# Help - New guinea pig owner



## LazyAfternoons (Mar 11, 2019)

I'm the recent owner of some guinea pigs. I adopted them roughly a week ago at the pet shop. They came together and are roughly six months old - both females. 

They seemed to be getting along fine at first. They both have a pretty big cage (and I did kind of spoil them rotten) and there's plenty hiding spaces. One of them is fluffier than the other, whilst the other is more sleek. Rhona is fluffy and Rosie is not. 
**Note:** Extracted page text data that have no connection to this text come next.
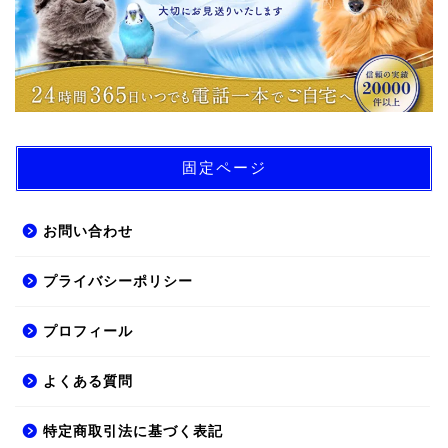
固定ページ
お問い合わせ
プライバシーポリシー
プロフィール
よくある質問
特定商取引法に基づく表記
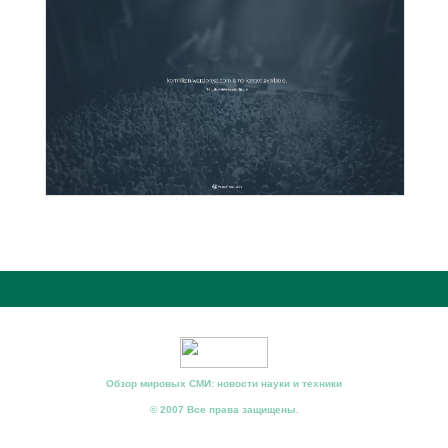
Обзор мировых СМИ: новости науки и техники
© 2007 Все права защищены.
However, over the past few days they seem to be fighting? Rhona keeps going up behind Rosie and scaring her and they keep making little "rrrr" noises. I'm not sure what to do or if I will need to buy separate cages for them. They seem to not get a long for a minute or so and when I check up on them again they're fine. I'm not sure if this is normal because they're so young or if there's something I need to do to make them feel more comfortable. 

Thank you!


----------



## wind1 (Oct 24, 2010)

Are they chattering their teeth at each other or is the noise just a sort of rumbling sound? If not teeth chattering then this is perfectly normal behaviour. Female guinea pigs get hormonal and will boss each other about. Being new they will need to establish who's boss so it's possible Rhona is the more dominant pig. As long as she is not stopping Rosie from going into any of the hiding spaces or not letting her have her share of food they will be fine together. If they are chattering their teeth this is an aggressive behaviour which needs to be closely watched as it could end up in a fight.


----------



## LazyAfternoons (Mar 11, 2019)

There's no chattering of teeth, only just chasing around the cage. As far as I'm aware both of them are eating normally too.
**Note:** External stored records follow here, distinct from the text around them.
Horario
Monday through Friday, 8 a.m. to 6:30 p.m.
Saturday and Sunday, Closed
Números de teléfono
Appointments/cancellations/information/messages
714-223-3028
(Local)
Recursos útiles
Thank you for the advice! I'll keep a close eye on them to make sure nothing is going on  Very helpful!


----------



## David C (Sep 6, 2010)

Those little rrrrrr noises are because one female the one that is doing it is in season and feeling horny lol. They come in season every 14 to 18 days . They will also mount each other when they are in season. Its all perfectly normal.


----------